Extracted page text data:

______________________________

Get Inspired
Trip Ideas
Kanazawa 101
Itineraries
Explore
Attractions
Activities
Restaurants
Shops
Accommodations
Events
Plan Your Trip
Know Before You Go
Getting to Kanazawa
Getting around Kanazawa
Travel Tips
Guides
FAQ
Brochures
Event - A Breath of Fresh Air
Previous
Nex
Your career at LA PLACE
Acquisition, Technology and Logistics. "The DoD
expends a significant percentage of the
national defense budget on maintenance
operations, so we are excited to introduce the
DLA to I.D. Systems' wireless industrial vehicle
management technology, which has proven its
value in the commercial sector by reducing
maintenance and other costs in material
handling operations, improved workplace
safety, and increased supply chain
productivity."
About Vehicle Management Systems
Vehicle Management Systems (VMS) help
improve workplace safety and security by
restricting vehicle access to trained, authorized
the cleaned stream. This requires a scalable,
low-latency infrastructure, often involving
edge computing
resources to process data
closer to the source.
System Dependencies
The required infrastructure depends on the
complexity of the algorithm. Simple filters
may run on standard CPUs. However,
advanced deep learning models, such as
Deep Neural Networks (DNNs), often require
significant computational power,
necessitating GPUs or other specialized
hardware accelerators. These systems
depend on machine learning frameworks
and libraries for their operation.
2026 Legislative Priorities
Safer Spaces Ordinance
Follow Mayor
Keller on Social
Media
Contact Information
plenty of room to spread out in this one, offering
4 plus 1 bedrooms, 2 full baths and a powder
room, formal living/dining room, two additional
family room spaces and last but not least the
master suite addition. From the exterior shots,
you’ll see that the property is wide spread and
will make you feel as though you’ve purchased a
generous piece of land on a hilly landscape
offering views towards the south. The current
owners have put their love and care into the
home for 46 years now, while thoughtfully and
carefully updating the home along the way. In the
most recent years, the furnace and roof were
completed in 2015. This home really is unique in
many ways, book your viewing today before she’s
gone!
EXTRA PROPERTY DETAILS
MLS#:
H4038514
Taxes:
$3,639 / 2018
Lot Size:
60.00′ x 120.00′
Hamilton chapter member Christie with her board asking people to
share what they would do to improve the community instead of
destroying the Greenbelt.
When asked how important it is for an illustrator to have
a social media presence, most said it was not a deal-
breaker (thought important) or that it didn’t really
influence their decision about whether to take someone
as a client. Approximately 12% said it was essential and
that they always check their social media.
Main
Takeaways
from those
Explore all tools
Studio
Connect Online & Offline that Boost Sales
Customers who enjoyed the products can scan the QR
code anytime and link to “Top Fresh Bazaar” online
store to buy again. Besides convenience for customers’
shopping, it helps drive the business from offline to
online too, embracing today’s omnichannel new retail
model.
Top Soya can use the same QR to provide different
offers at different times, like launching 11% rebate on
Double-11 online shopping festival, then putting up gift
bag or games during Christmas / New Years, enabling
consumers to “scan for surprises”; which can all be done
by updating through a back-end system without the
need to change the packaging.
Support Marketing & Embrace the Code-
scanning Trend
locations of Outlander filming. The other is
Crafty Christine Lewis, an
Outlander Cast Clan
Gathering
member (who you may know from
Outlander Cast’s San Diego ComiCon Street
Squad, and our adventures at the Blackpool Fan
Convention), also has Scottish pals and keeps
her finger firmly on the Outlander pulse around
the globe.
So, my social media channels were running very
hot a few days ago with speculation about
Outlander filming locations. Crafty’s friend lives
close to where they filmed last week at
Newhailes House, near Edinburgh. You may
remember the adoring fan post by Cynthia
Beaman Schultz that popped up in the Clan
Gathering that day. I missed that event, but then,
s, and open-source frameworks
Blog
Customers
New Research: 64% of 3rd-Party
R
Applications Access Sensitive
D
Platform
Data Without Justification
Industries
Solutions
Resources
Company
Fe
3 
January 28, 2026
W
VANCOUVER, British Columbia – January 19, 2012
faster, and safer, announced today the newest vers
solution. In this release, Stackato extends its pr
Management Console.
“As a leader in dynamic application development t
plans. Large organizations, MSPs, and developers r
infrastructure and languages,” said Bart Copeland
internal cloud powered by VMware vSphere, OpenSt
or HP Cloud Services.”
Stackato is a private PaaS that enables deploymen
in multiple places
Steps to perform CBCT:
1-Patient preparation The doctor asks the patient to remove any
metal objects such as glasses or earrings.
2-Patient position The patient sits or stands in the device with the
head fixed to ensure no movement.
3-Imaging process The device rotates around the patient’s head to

______________________________

**Your goal**
The answer is the full set of records, printed exactly as given.

**Result of the task**
Get Inspired
Trip Ideas
Kanazawa 101
Itineraries
Explore
Attractions
Activities
Restaurants
Shops
Accommodations
Events
Plan Your Trip
Know Before You Go
Getting to Kanazawa
Getting around Kanazawa
Travel Tips
Guides
FAQ
Brochures
Event - A Breath of Fresh Air
Previous
Nex
Your career at LA PLACE
Acquisition, Technology and Logistics. "The DoD
expends a significant percentage of the
national defense budget on maintenance
operations, so we are excited to introduce the
DLA to I.D. Systems' wireless industrial vehicle
management technology, which has proven its
value in the commercial sector by reducing
maintenance and other costs in material
handling operations, improved workplace
safety, and increased supply chain
productivity."
About Vehicle Management Systems
Vehicle Management Systems (VMS) help
improve workplace safety and security by
restricting vehicle access to trained, authorized
the cleaned stream. This requires a scalable,
low-latency infrastructure, often involving
edge computing
resources to process data
closer to the source.
System Dependencies
The required infrastructure depends on the
complexity of the algorithm. Simple filters
may run on standard CPUs. However,
advanced deep learning models, such as
Deep Neural Networks (DNNs), often require
significant computational power,
necessitating GPUs or other specialized
hardware accelerators. These systems
depend on machine learning frameworks
and libraries for their operation.
2026 Legislative Priorities
Safer Spaces Ordinance
Follow Mayor
Keller on Social
Media
Contact Information
plenty of room to spread out in this one, offering
4 plus 1 bedrooms, 2 full baths and a powder
room, formal living/dining room, two additional
family room spaces and last but not least the
master suite addition. From the exterior shots,
you’ll see that the property is wide spread and
will make you feel as though you’ve purchased a
generous piece of land on a hilly landscape
offering views towards the south. The current
owners have put their love and care into the
home for 46 years now, while thoughtfully and
carefully updating the home along the way. In the
most recent years, the furnace and roof were
completed in 2015. This home really is unique in
many ways, book your viewing today before she’s
gone!
EXTRA PROPERTY DETAILS
MLS#:
H4038514
Taxes:
$3,639 / 2018
Lot Size:
60.00′ x 120.00′
Hamilton chapter member Christie with her board asking people to
share what they would do to improve the community instead of
destroying the Greenbelt.
When asked how important it is for an illustrator to have
a social media presence, most said it was not a deal-
breaker (thought important) or that it didn’t really
influence their decision about whether to take someone
as a client. Approximately 12% said it was essential and
that they always check their social media.
Main
Takeaways
from those
Explore all tools
Studio
Connect Online & Offline that Boost Sales
Customers who enjoyed the products can scan the QR
code anytime and link to “Top Fresh Bazaar” online
store to buy again. Besides convenience for customers’
shopping, it helps drive the business from offline to
online too, embracing today’s omnichannel new retail
model.
Top Soya can use the same QR to provide different
offers at different times, like launching 11% rebate on
Double-11 online shopping festival, then putting up gift
bag or games during Christmas / New Years, enabling
consumers to “scan for surprises”; which can all be done
by updating through a back-end system without the
need to change the packaging.
Support Marketing & Embrace the Code-
scanning Trend
locations of Outlander filming. The other is
Crafty Christine Lewis, an
Outlander Cast Clan
Gathering
member (who you may know from
Outlander Cast’s San Diego ComiCon Street
Squad, and our adventures at the Blackpool Fan
Convention), also has Scottish pals and keeps
her finger firmly on the Outlander pulse around
the globe.
So, my social media channels were running very
hot a few days ago with speculation about
Outlander filming locations. Crafty’s friend lives
close to where they filmed last week at
Newhailes House, near Edinburgh. You may
remember the adoring fan post by Cynthia
Beaman Schultz that popped up in the Clan
Gathering that day. I missed that event, but then,
s, and open-source frameworks
Blog
Customers
New Research: 64% of 3rd-Party
R
Applications Access Sensitive
D
Platform
Data Without Justification
Industries
Solutions
Resources
Company
Fe
3 
January 28, 2026
W
VANCOUVER, British Columbia – January 19, 2012
faster, and safer, announced today the newest vers
solution. In this release, Stackato extends its pr
Management Console.
“As a leader in dynamic application development t
plans. Large organizations, MSPs, and developers r
infrastructure and languages,” said Bart Copeland
internal cloud powered by VMware vSphere, OpenSt
or HP Cloud Services.”
Stackato is a private PaaS that enables deploymen
in multiple places
Steps to perform CBCT:
1-Patient preparation The doctor asks the patient to remove any
metal objects such as glasses or earrings.
2-Patient position The patient sits or stands in the device with the
head fixed to ensure no movement.
3-Imaging process The device rotates around the patient’s head to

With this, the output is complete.